====== Recorded information ======

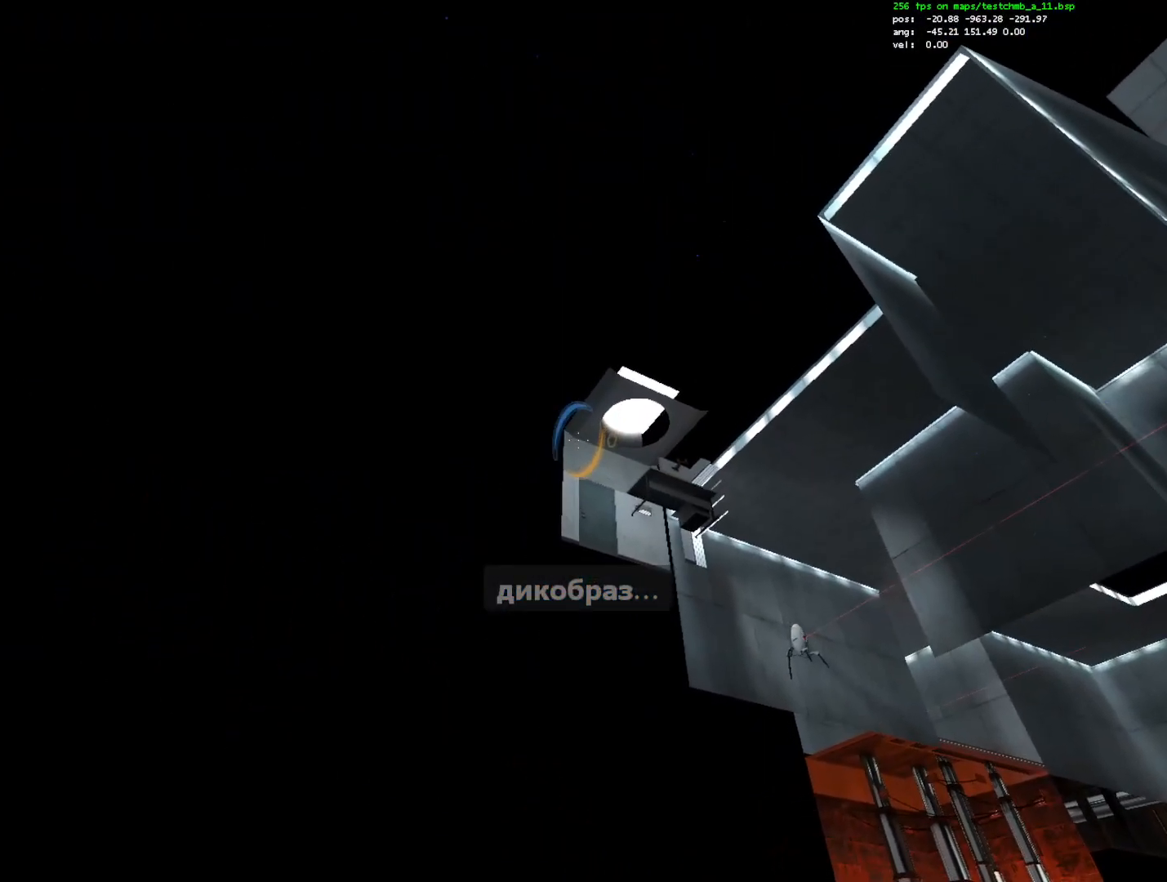
{"keys": ["ctrl", "d"], "mouse": [], "events": [[50, "mouse_right", "up"], [133, "d", "down"]]}
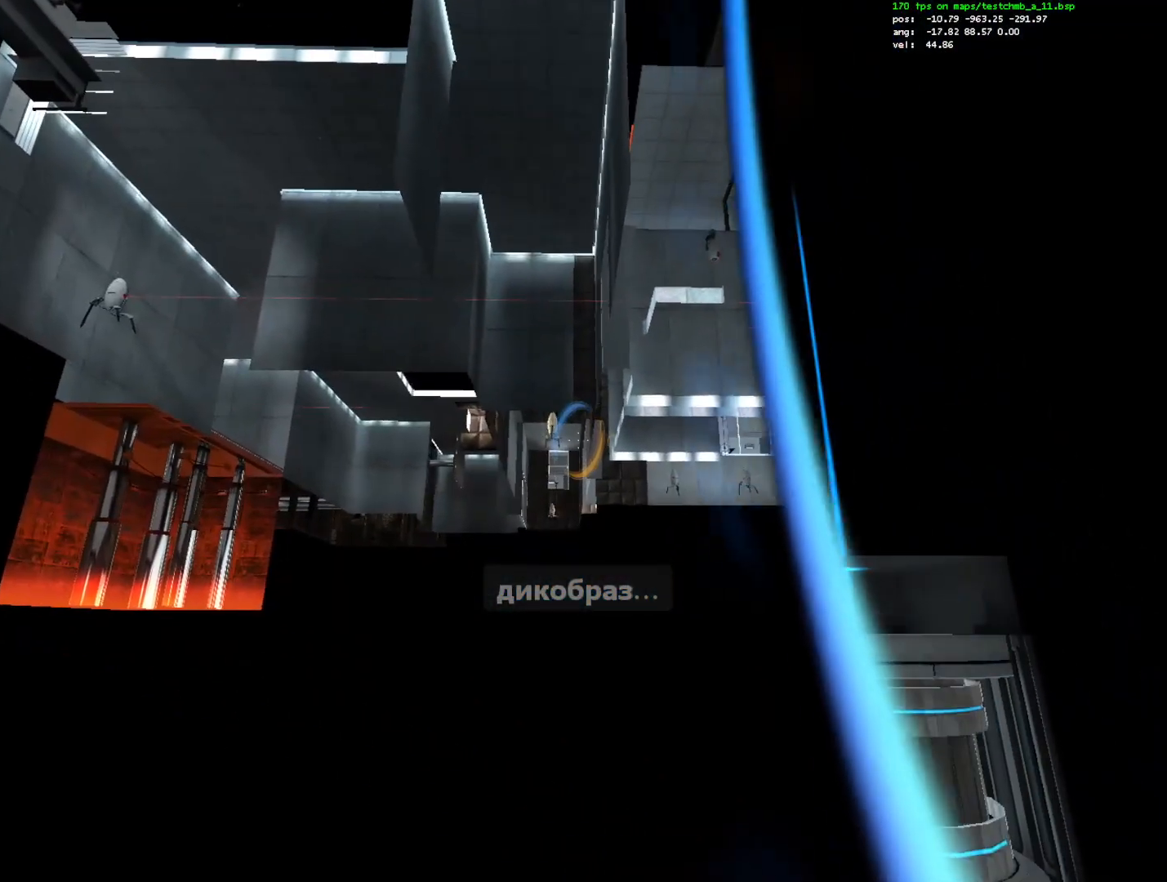
{"keys": ["ctrl"], "mouse": [], "events": [[300, "d", "up"]]}
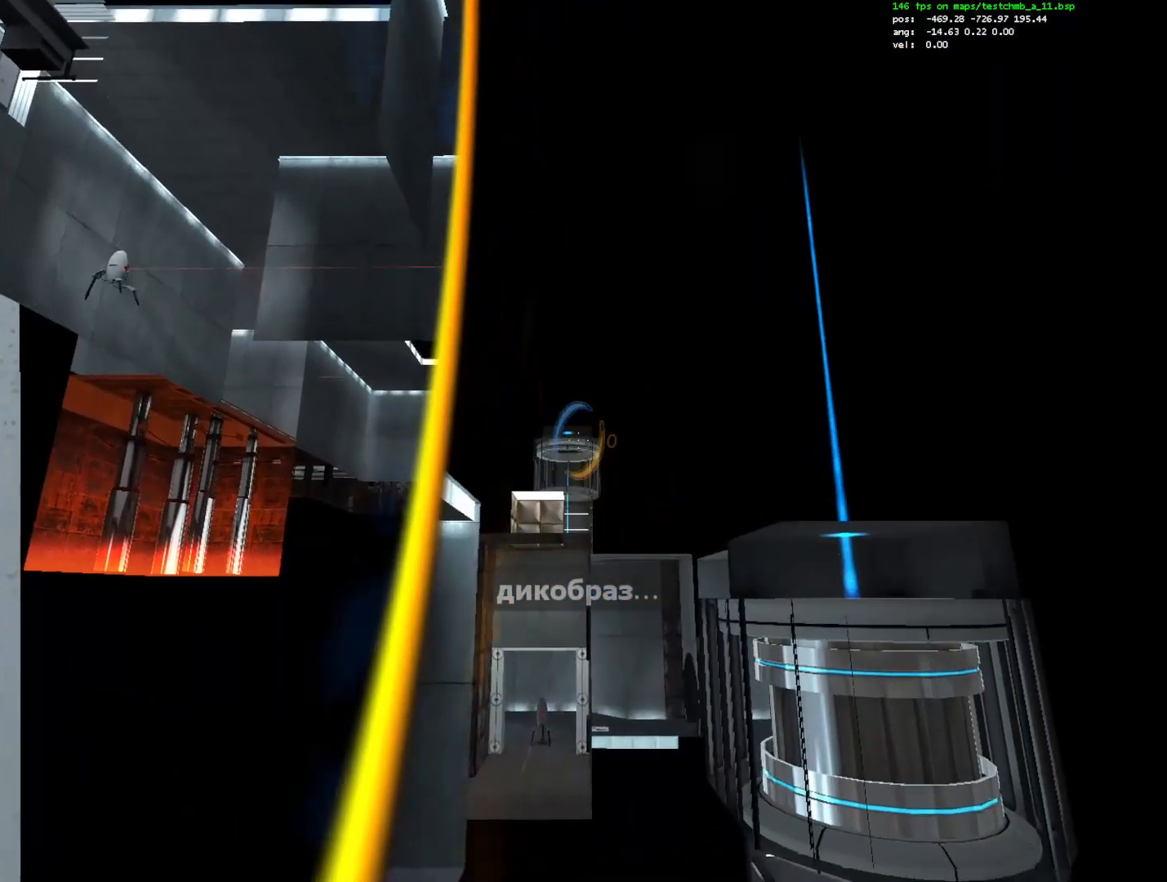
{"keys": ["ctrl"], "mouse": [], "events": []}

======

Exercise goal →
Your answer should copy the listing word for word, with no pictures in it.

Answer for the task →
{"keys": ["ctrl", "d"], "mouse": [], "events": [[50, "mouse_right", "up"], [133, "d", "down"]]}
{"keys": ["ctrl"], "mouse": [], "events": [[300, "d", "up"]]}
{"keys": ["ctrl"], "mouse": [], "events": []}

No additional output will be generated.